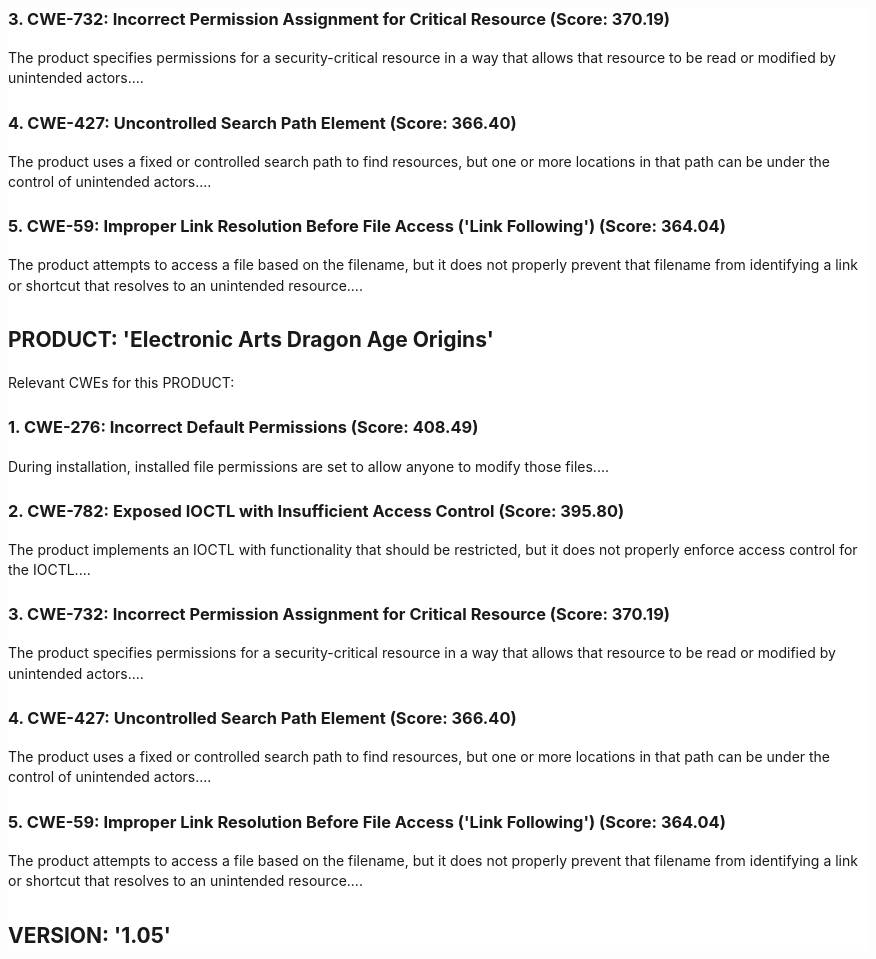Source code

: ### 3. CWE-732: Incorrect Permission Assignment for Critical Resource (Score: 370.19)

The product specifies permissions for a security-critical resource in a way that allows that resource to be read or modified by unintended actors....

### 4. CWE-427: Uncontrolled Search Path Element (Score: 366.40)

The product uses a fixed or controlled search path to find resources, but one or more locations in that path can be under the control of unintended actors....

### 5. CWE-59: Improper Link Resolution Before File Access ('Link Following') (Score: 364.04)

The product attempts to access a file based on the filename, but it does not properly prevent that filename from identifying a link or shortcut that resolves to an unintended resource....

## PRODUCT: 'Electronic Arts Dragon Age Origins'

Relevant CWEs for this PRODUCT:

### 1. CWE-276: Incorrect Default Permissions (Score: 408.49)

During installation, installed file permissions are set to allow anyone to modify those files....

### 2. CWE-782: Exposed IOCTL with Insufficient Access Control (Score: 395.80)

The product implements an IOCTL with functionality that should be restricted, but it does not properly enforce access control for the IOCTL....

### 3. CWE-732: Incorrect Permission Assignment for Critical Resource (Score: 370.19)

The product specifies permissions for a security-critical resource in a way that allows that resource to be read or modified by unintended actors....

### 4. CWE-427: Uncontrolled Search Path Element (Score: 366.40)

The product uses a fixed or controlled search path to find resources, but one or more locations in that path can be under the control of unintended actors....

### 5. CWE-59: Improper Link Resolution Before File Access ('Link Following') (Score: 364.04)

The product attempts to access a file based on the filename, but it does not properly prevent that filename from identifying a link or shortcut that resolves to an unintended resource....

## VERSION: '1.05'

-=-=-=-=-

» **Task goal**
Please transcribe exactly the lines from the start of the records through the line containing "During installation, installed", leaving the pictures out.

» **Answer for the task**
Source code

: ### 3. CWE-732: Incorrect Permission Assignment for Critical Resource (Score: 370.19)

The product specifies permissions for a security-critical resource in a way that allows that resource to be read or modified by unintended actors....

### 4. CWE-427: Uncontrolled Search Path Element (Score: 366.40)

The product uses a fixed or controlled search path to find resources, but one or more locations in that path can be under the control of unintended actors....

### 5. CWE-59: Improper Link Resolution Before File Access ('Link Following') (Score: 364.04)

The product attempts to access a file based on the filename, but it does not properly prevent that filename from identifying a link or shortcut that resolves to an unintended resource....

## PRODUCT: 'Electronic Arts Dragon Age Origins'

Relevant CWEs for this PRODUCT:

### 1. CWE-276: Incorrect Default Permissions (Score: 408.49)

During installation, installed file permissions are set to allow anyone to modify those files....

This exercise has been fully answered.